# Your instructions:
Rewrite the entries starting at the line with "left knee: (813, 879, 11)" and ending at the line with "right ankle: (1038, 375, -13)", putting "foot" in place of "ankle" each time and leaving everything else unchanged. Give back only those lines.

Named joint coordinates:
========
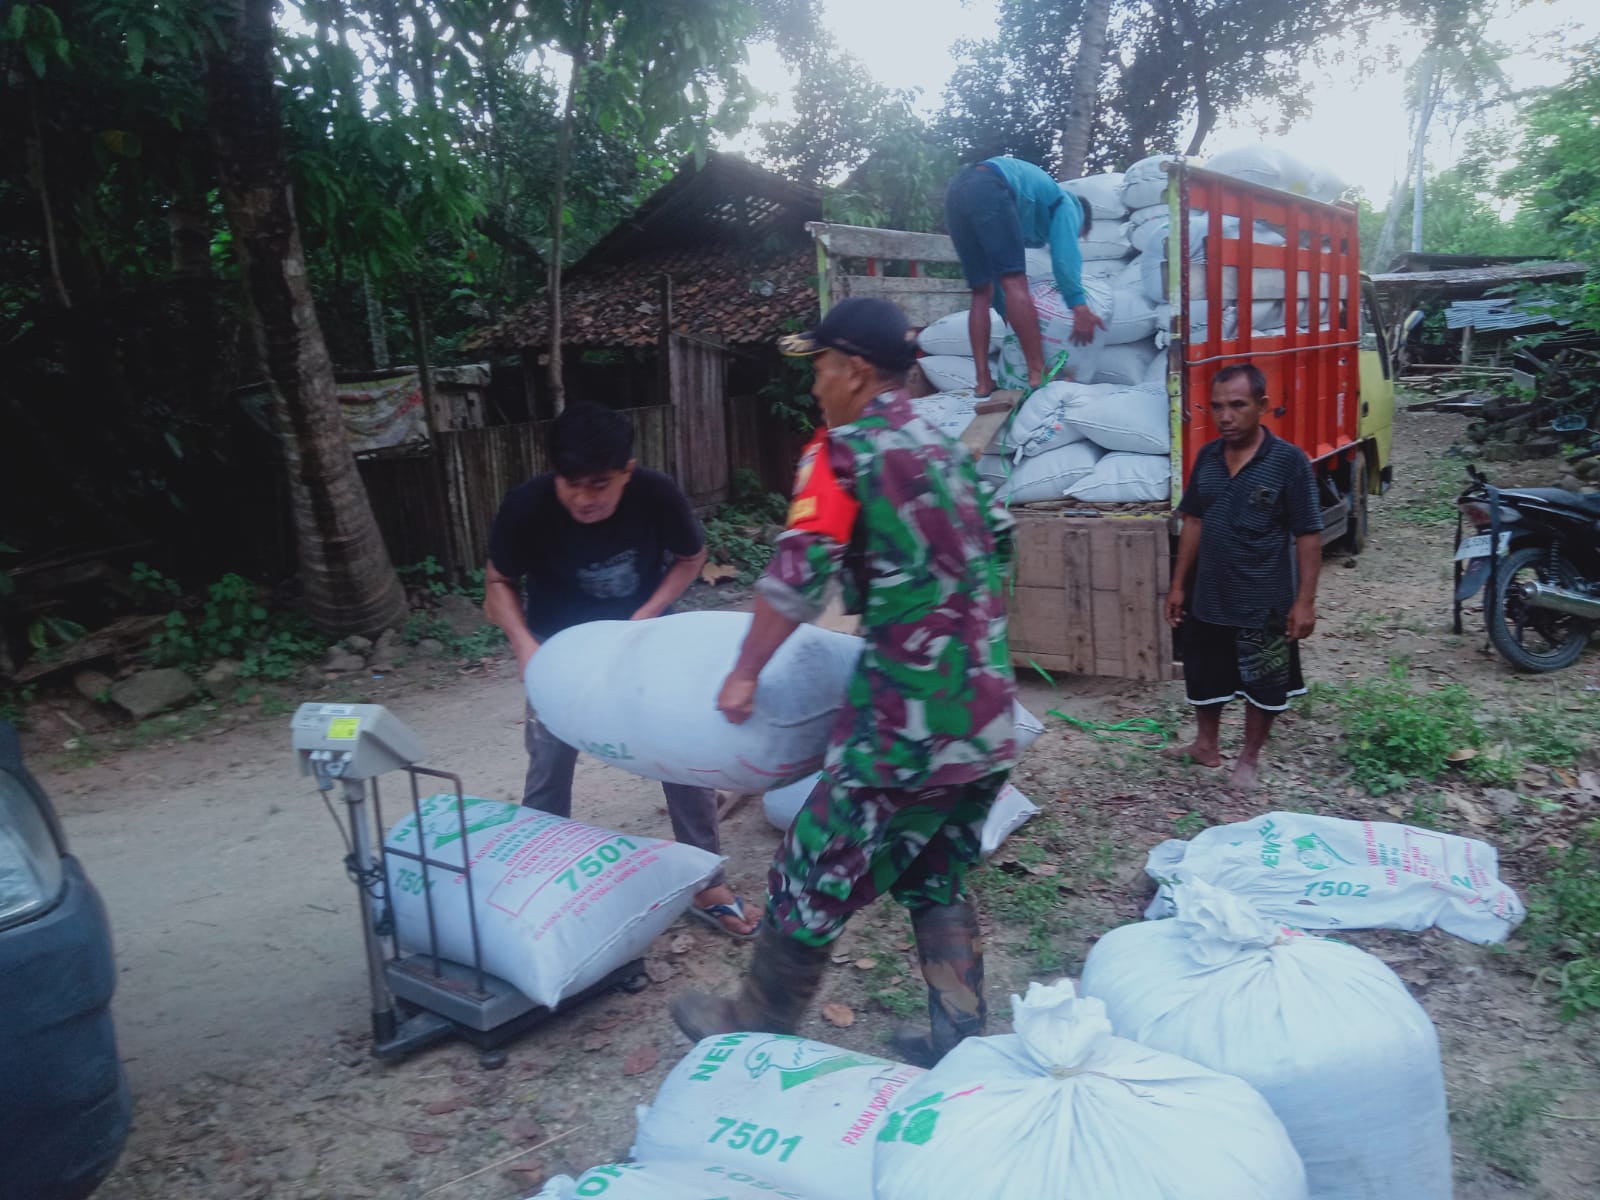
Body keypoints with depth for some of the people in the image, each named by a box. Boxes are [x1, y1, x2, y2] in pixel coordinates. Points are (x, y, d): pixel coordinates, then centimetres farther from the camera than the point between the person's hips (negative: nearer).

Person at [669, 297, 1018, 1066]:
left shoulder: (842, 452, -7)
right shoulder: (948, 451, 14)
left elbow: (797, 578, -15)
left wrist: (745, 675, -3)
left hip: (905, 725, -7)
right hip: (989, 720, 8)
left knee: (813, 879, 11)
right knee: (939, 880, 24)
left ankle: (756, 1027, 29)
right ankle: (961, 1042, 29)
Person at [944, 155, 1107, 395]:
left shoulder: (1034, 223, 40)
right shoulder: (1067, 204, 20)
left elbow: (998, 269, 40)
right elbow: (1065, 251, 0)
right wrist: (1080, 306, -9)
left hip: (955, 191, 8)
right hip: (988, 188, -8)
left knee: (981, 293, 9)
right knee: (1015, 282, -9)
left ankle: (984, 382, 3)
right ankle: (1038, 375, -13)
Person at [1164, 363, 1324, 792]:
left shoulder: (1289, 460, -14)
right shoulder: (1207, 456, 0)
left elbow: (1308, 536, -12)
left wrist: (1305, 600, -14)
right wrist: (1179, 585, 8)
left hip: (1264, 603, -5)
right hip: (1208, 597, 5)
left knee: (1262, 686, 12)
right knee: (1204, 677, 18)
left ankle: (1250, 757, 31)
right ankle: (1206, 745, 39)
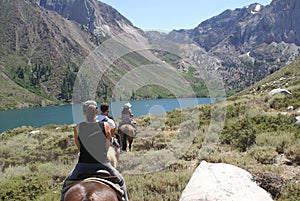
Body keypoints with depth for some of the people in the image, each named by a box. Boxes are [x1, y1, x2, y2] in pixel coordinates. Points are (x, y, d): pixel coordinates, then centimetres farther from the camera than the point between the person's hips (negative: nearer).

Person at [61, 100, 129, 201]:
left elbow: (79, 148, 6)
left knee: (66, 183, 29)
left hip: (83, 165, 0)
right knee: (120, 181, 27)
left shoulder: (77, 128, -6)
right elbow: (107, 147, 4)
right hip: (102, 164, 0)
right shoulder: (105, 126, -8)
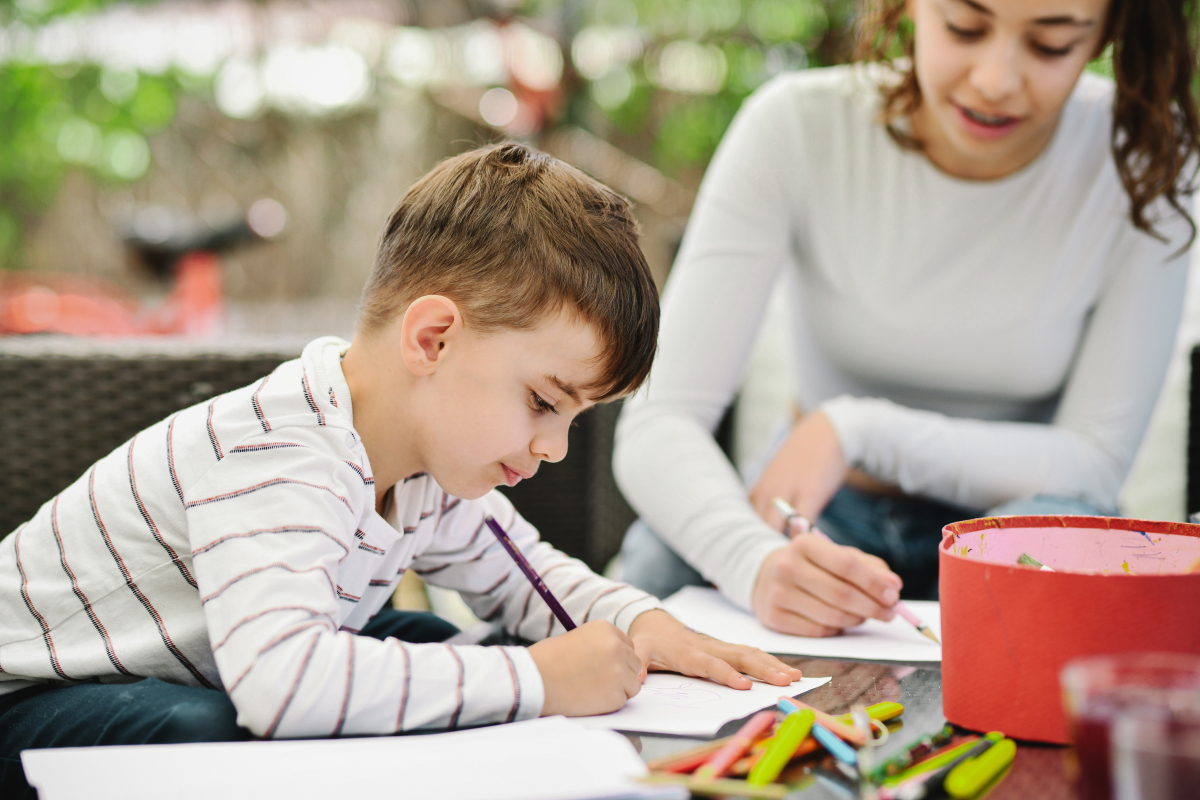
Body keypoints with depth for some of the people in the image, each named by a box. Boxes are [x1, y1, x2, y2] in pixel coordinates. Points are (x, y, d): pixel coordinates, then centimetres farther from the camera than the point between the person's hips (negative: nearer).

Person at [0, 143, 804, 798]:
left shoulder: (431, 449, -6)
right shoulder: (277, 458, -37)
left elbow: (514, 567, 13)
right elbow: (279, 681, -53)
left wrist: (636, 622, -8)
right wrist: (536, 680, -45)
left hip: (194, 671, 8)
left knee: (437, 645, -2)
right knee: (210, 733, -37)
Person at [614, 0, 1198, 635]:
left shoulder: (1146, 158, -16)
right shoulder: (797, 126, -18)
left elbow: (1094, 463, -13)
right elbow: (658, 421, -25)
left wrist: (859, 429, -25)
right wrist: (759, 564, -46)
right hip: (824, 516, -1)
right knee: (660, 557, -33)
========
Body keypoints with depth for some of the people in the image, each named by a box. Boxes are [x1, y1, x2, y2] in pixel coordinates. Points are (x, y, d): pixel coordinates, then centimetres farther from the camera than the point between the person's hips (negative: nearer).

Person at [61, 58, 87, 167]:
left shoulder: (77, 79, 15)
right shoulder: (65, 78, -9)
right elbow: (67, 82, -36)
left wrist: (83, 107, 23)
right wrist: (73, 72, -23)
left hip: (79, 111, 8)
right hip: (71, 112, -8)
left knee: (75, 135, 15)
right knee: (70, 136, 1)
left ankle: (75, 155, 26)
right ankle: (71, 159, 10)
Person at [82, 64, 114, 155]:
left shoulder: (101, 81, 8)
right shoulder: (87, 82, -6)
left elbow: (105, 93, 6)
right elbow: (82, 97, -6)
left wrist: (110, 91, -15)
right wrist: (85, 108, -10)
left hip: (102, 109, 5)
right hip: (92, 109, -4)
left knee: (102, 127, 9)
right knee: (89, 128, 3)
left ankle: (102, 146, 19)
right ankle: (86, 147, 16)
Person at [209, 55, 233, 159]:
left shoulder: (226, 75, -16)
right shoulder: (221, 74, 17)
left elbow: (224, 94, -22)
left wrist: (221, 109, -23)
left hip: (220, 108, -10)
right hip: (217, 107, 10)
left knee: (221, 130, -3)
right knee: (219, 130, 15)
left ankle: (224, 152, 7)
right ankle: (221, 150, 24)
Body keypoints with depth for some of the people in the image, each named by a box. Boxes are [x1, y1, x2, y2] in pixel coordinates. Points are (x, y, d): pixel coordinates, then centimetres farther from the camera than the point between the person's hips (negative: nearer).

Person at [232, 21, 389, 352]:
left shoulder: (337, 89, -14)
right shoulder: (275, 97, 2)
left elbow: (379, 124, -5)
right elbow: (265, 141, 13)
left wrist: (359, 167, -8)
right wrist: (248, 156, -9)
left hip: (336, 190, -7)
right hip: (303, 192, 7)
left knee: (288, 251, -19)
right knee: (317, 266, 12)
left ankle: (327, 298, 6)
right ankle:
========
# Solution for this problem:
left knee: (813, 879, 11)
right knee: (939, 880, 24)
left foot: (756, 1027, 29)
right foot: (961, 1042, 29)
Person at [944, 155, 1107, 395]:
left shoulder: (1034, 223, 40)
right shoulder: (1067, 204, 20)
left elbow: (998, 269, 40)
right elbow: (1065, 251, 0)
right wrist: (1080, 306, -9)
left hip: (955, 191, 8)
right hip: (988, 188, -8)
left knee: (981, 293, 9)
right knee: (1015, 282, -9)
left foot: (984, 382, 3)
right foot: (1038, 375, -13)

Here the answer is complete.